(SUPPLIED DATA Opens)

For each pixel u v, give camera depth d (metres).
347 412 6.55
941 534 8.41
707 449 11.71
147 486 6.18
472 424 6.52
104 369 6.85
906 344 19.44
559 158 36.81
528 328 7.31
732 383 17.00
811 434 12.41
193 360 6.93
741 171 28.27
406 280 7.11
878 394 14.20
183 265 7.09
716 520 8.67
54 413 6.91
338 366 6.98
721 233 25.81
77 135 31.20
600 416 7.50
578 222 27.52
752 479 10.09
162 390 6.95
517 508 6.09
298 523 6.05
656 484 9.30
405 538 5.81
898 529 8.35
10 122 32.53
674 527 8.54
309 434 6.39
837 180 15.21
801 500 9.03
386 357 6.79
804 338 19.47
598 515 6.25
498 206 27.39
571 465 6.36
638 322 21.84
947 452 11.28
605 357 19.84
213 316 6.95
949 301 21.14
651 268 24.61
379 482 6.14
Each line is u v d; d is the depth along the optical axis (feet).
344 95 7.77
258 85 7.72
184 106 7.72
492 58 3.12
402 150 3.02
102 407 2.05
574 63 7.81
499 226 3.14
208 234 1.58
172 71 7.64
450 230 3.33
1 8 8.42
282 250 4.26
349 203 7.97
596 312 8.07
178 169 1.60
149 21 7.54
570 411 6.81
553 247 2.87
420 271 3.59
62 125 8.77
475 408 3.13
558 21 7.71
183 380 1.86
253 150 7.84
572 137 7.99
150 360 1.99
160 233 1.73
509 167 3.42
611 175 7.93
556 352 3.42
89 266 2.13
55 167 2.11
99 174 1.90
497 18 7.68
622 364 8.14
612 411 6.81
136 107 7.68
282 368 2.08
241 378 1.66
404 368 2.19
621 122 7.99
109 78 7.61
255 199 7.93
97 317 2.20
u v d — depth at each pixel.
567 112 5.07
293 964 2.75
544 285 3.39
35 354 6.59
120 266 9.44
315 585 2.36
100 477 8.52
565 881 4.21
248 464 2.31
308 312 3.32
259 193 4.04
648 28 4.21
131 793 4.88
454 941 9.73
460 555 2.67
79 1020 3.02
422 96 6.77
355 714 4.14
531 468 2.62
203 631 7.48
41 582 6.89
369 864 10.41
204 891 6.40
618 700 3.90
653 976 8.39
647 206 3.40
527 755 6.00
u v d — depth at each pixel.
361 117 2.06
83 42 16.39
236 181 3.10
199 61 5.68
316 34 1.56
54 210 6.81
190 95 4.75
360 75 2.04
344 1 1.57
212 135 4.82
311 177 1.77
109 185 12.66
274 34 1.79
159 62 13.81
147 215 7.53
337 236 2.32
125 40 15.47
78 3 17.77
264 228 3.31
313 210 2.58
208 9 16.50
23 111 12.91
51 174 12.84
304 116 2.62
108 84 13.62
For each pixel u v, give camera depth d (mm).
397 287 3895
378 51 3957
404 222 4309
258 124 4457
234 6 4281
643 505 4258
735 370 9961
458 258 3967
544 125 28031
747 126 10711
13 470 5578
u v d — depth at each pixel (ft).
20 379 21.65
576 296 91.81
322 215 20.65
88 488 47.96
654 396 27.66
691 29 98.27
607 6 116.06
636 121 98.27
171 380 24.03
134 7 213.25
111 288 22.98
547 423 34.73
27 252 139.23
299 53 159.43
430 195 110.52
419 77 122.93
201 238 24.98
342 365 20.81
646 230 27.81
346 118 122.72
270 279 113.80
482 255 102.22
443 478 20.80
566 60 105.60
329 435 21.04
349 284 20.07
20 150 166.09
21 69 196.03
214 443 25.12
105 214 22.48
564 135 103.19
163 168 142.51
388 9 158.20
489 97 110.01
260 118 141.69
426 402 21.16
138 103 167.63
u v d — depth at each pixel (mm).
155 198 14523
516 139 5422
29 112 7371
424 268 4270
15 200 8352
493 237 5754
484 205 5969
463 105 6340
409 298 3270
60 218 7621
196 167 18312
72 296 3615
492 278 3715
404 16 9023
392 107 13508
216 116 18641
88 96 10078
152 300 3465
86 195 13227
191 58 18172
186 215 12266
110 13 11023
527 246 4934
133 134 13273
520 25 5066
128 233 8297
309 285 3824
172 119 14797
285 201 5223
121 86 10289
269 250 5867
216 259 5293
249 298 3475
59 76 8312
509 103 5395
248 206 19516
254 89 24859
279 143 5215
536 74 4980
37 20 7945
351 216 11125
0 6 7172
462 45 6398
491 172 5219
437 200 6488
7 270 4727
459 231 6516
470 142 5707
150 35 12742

(SUPPLIED DATA Closes)

GOAL OF THE EXERCISE: Show every line of the entries above where the word "pixel" occurs.

ANSWER SPACE:
For each pixel u v, give camera depth d (metres).
u v d — depth at each pixel.
u v d — depth at each pixel.
For each pixel u v, give camera depth d (mm).
u v d — depth at each pixel (ft).
u v d — depth at each pixel (mm).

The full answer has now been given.